The dgg tool provides the ability to perform various operations from the command-line, including generating grids at different refinement levels, querying information about a particular zone identifier, identifying the zone a particular set of geospatial coordinates, listing the zones within a certain bounding box, resolving sub-zone indices and converting compact DGGS-JSON data files to GeoJSON files.

Acknowledgement
Financial support provided by GeoConnections, a national collaborative initiative led by Natural Resources Canada. GeoConnections supports the modernization of the Canadian Geospatial Data Infrastructure (CGDI). The CGDI is the collection of geospatial data, standards, policies, applications, and governance that facilitate its access, use, integration, and preservation.

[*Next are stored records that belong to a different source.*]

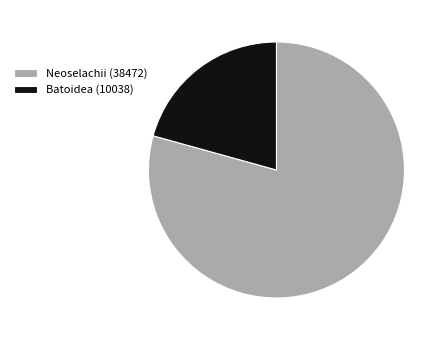

Do Neoselachii (38472) and Batoidea (10038) together represent more than half of the pie?

Yes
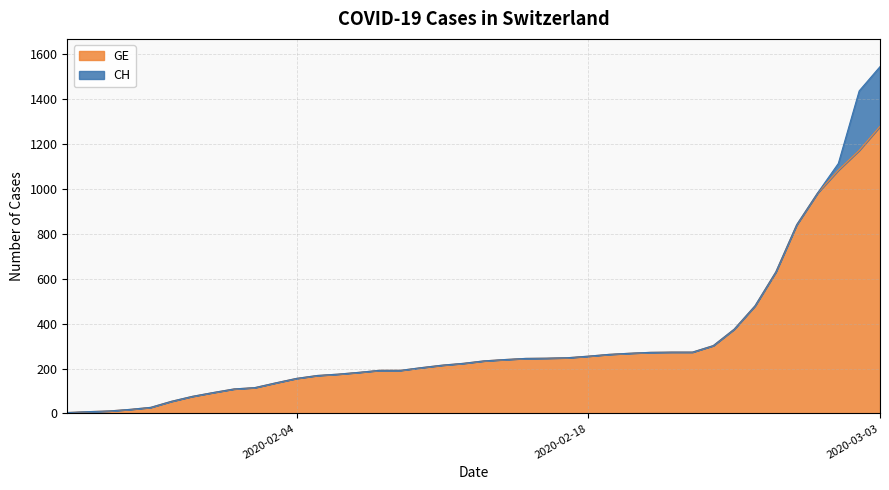

At which category is the sum across all series the highest?

2020-03-03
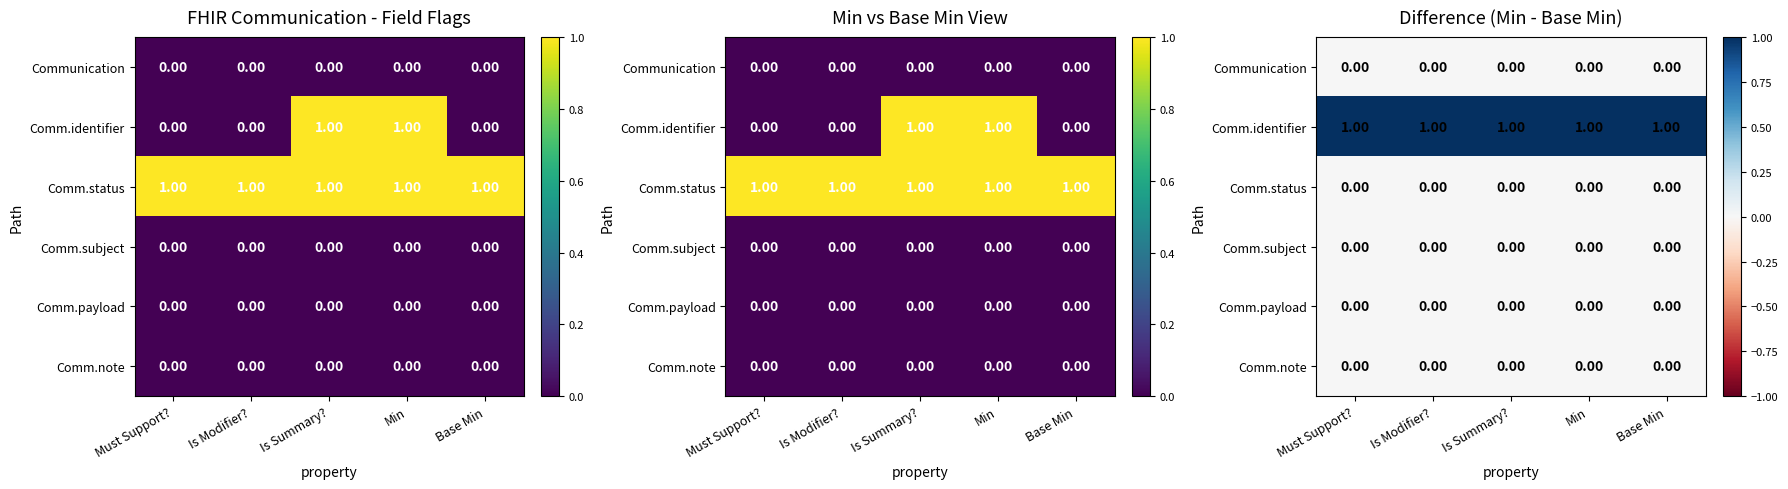

At how many categories does at least one series exceed 0?

5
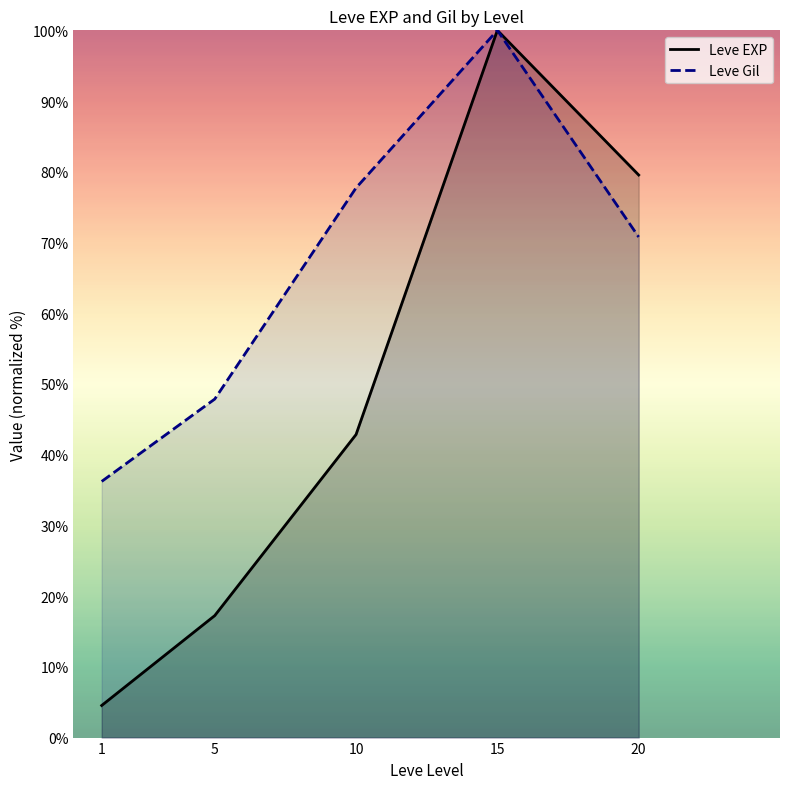

What is the value of the Leve Gil point at the 3rd from the left?

77.7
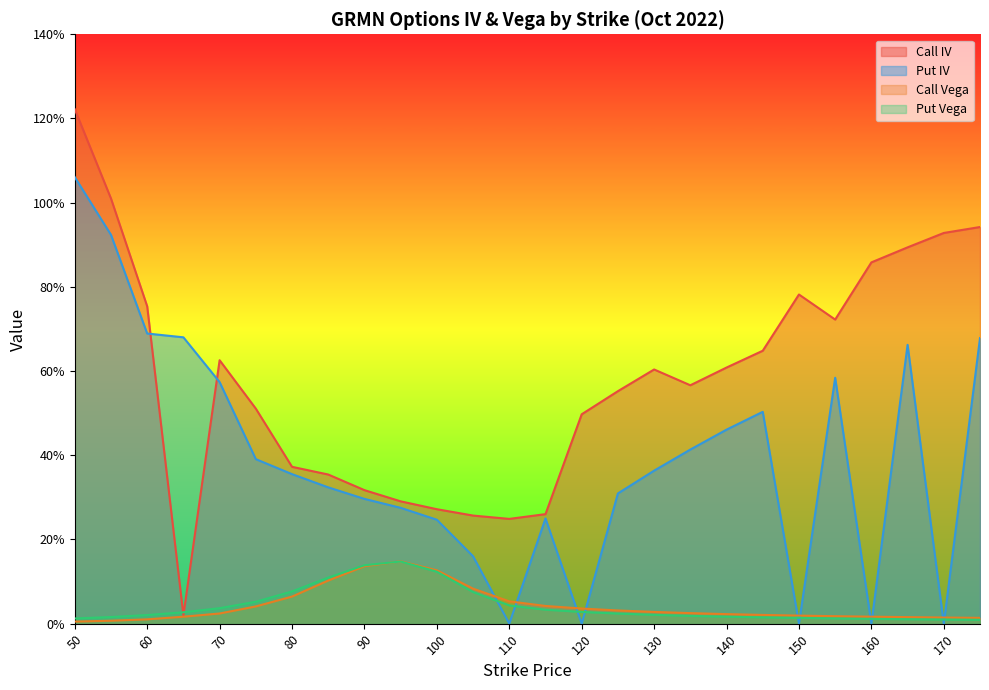

Is it true that Put Vega equals 0.0 at 120?

True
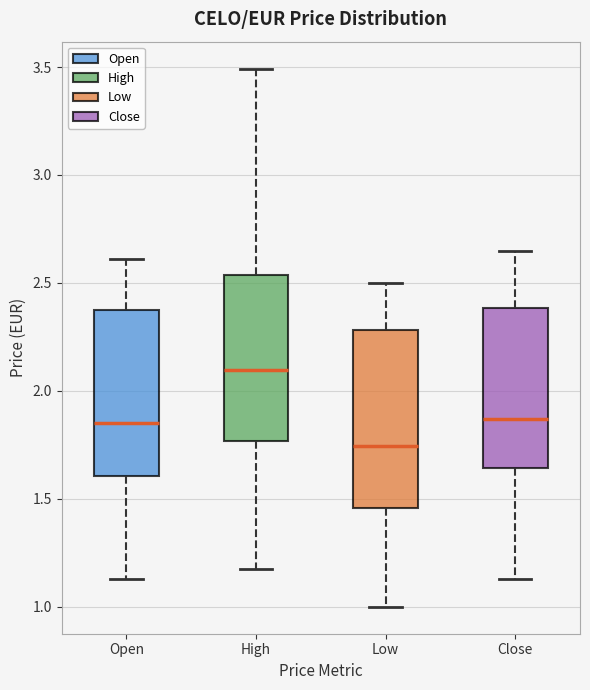

Reading left to right, transcribe this box plot: for each box, give where its median line is, the range the box spans, and where its two whiskers end, as read against the y-axis. The values are not printed on the chart, so give them approximately, as read against the axis.

Open: median 1.85, box 1.60 to 2.40, whiskers 1.15 to 2.60
High: median 2.10, box 1.75 to 2.55, whiskers 1.15 to 3.50
Low: median 1.75, box 1.45 to 2.30, whiskers 1.00 to 2.50
Close: median 1.85, box 1.65 to 2.40, whiskers 1.15 to 2.65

Jérôme St-Louis is founder and CTO of Ecere, initiated the FOSS Ecere Cross-Platform SDK project (1996), designed the eC programming language (2004) and the GNOSIS geospatial software suite (2014). Jérôme is now releasing a number of GNOSIS components as open-source projects, including DGGAL, libCartoSym, libCQL2 and libDE9IM. Jérôme is co-chair of multiple OGC Standard Working Groups and co-editors of multiple OGC Standards, as well as an OSGeo charter member and active contributor to the open-source geospatial community.